Les interviews de scientifiques

Le CDJM donne des conseils importants dont le respect est indispensable :

  • Dire à quel titre le scientifique est interviewé : spécialiste, expertise, « citoyen engagé voire militant »
  • Mentionner ses liens (association, affiliation, intérêts…)
  • Ne pas solliciter un expert « sur un sujet pour couvrir un autre sujet, même voisin »
  • Ne pas considérer que le statut social et la renommée en font un porteur de « vérité scientifique » (y compris le nombre de publications scientifiques)

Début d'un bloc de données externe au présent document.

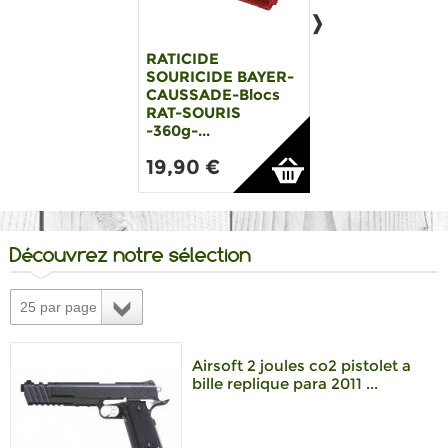
RATICIDE
RATICIDE
SOURICIDE BAYER-
SOURICIDE BAY
CAUSSADE-Blocs
CAUSSADE-
RAT-SOURIS
LUCIFER. Appat
-360g-...
poison s...
19,90 €
6,99 €
Découvrez notre sélection
25 par page
Airsoft 2 joules co2 pistolet a
bille replique para 2011 ...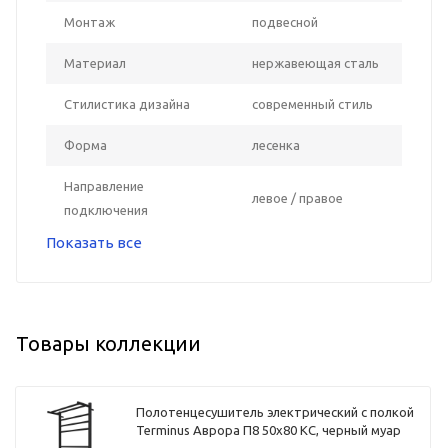
Монтаж
подвесной
Материал
нержавеющая сталь
Стилистика дизайна
современный стиль
Форма
лесенка
Направление
левое / правое
подключения
Показать все
Товары коллекции
Полотенцесушитель электрический с полкой
Terminus Аврора П8 50х80 КС, черный муар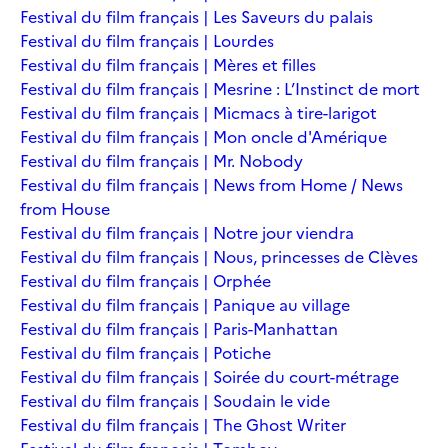
Festival du film français | Les Saveurs du palais
Festival du film français | Lourdes
Festival du film français | Mères et filles
Festival du film français | Mesrine : L’Instinct de mort
Festival du film français | Micmacs à tire-larigot
Festival du film français | Mon oncle d'Amérique
Festival du film français | Mr. Nobody
Festival du film français | News from Home / News
from House
Festival du film français | Notre jour viendra
Festival du film français | Nous, princesses de Clèves
Festival du film français | Orphée
Festival du film français | Panique au village
Festival du film français | Paris-Manhattan
Festival du film français | Potiche
Festival du film français | Soirée du court-métrage
Festival du film français | Soudain le vide
Festival du film français | The Ghost Writer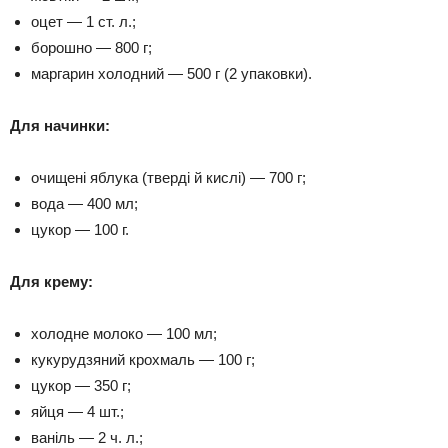
оцет — 1 ст. л.;
борошно — 800 г;
маргарин холодний — 500 г (2 упаковки).
Для начинки:
очищені яблука (тверді й кислі) — 700 г;
вода — 400 мл;
цукор — 100 г.
Для крему:
холодне молоко — 100 мл;
кукурудзяний крохмаль — 100 г;
цукор — 350 г;
яйця — 4 шт.;
ваніль — 2 ч. л.;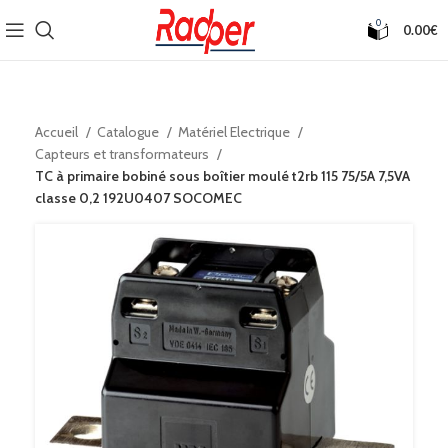
0
0.00
€
Accueil
Catalogue
Matériel Electrique
Capteurs et transformateurs
TC à primaire bobiné sous boîtier moulé t2rb 115 75/5A 7,5VA
classe 0,2 192U0407 SOCOMEC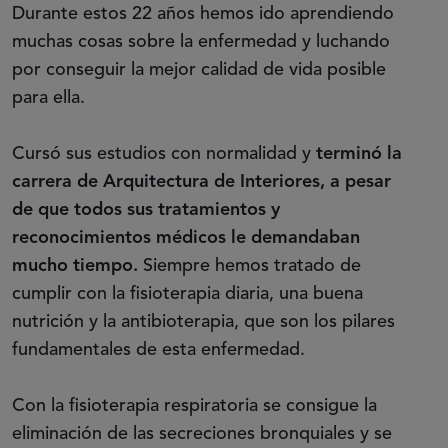
Durante estos 22 años hemos ido aprendiendo
muchas cosas sobre la enfermedad y luchando
por conseguir la mejor calidad de vida posible
para ella.
Cursó sus estudios con normalidad y
terminó la
carrera de Arquitectura de Interiores, a pesar
de que todos sus tratamientos y
reconocimientos médicos le demandaban
mucho tiempo.
Siempre hemos tratado de
cumplir con la fisioterapia diaria, una buena
nutrición y la antibioterapia, que son los pilares
fundamentales de esta enfermedad.
Con la fisioterapia respiratoria se consigue la
eliminación de las secreciones bronquiales y se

La transparence et la justification du choix des intervenants et leurs motivations pour intervenir sont particulièrement bienvenus.
Espérons que cela aidera les médias à cesser de tendre le micro à des experts hors de leur domaine d’expertise, ce sont les plus dangereux pour leurrer le public et la garantie d’un nivellement vers le bas de la qualité des débats. Ces derniers pullulent sur les réseaux sociaux et tentent de capter l’attention des journalistes. Profils types : les post doctorants en quête de publications et de notoriété, très présents sur les réseaux sociaux et que les journalistes prennent parfois pour des référents, promeuvent une fausse image : celui du chercheur, qui plus est nécessairement académique, comme un expert de référence. Cela participe de la confusion omniprésente entre chercheur et expert.

Santé et médecine

Le CDJM a jugé utile de parler spécifiquement de ces domaines, très abordés depuis 2020 avec la pandémie de Covid-19.
Il met l’accent sur les considérations éthiques (ne pas réduire une personne à son diagnostic, être prudent pour ne pas susciter d’espoirs ou craintes non fondés), rester prudent avec les découvertes, être mesuré sur les risques et les avantages non prouvés pour la santé.

Conclusion

Ce guide est bienvenu pour des conseils pertinents.

La recommandation à fort impact potentiel

S’il faut retenir une recommandation pour l’impact fort qu’elle pourrait avoir si elle est suivie par les médias, c’est le fait de cesser d’interroger ou de prendre comme référent des « experts hors de leur domaine d’expertise, « même voisin », cette pratique délétère ayant été intensive tout au long de la crise sanitaire qui a donné naissance à profusion de faux experts en sciences pharmaceutiques et médicales qui souvent jouent de leur expertise dans un autre domaine comme argument d’autorité.
Ajoutons à cela la transparence exigée sur les motivations et liens d’intérêt de l’intervenant, éminemment nécessaires, comme le montre particulièrement l’expérience dans la pandémie.

Le paradoxe

Celui du journaliste scientifique qui selon les bonnes pratiques énoncées doit se contenter d’utiliser les faits scientifiques issus du consensus mais à qui on propose d’étudier la production de recherche, par définition non encore dans ce consensus, Paradoxe réglé si le journaliste scientifique est également scientifique du domaine traité ce qui n’est pas monnaie courante, auquel cas l’appui sur un expert rigoureusement sélectionné sera essentiel.

Les confusions expert/chercheur, expert/société savante et la politique sur l’industrie pharmaceutique

On peut regretter dans la recommandation du CDJM une certaine confusion hélas courante entre chercheur et expert, cette dernière étant très exploitée sur les réseaux sociaux, la confusion entre expert (individuel) et consensus (collectif ou société savante), et enfin celle entre lien et conflit d’intérêt en rapport avec les collaborations nécessaires entre chercheurs du secteur public avec l’industrie pharmaceutique, essentielle pour l’innovation médicale. Hélas, cette confusion a été exploitée par des figures complotistes pendant la crise sanitaire pour diaboliser et discréditer de véritables experts qui se sont exprimés dans leur domaine de compétence., mais aussi par des activistes ou post étudiants en quête de notoriété et de publications pour leur cursus.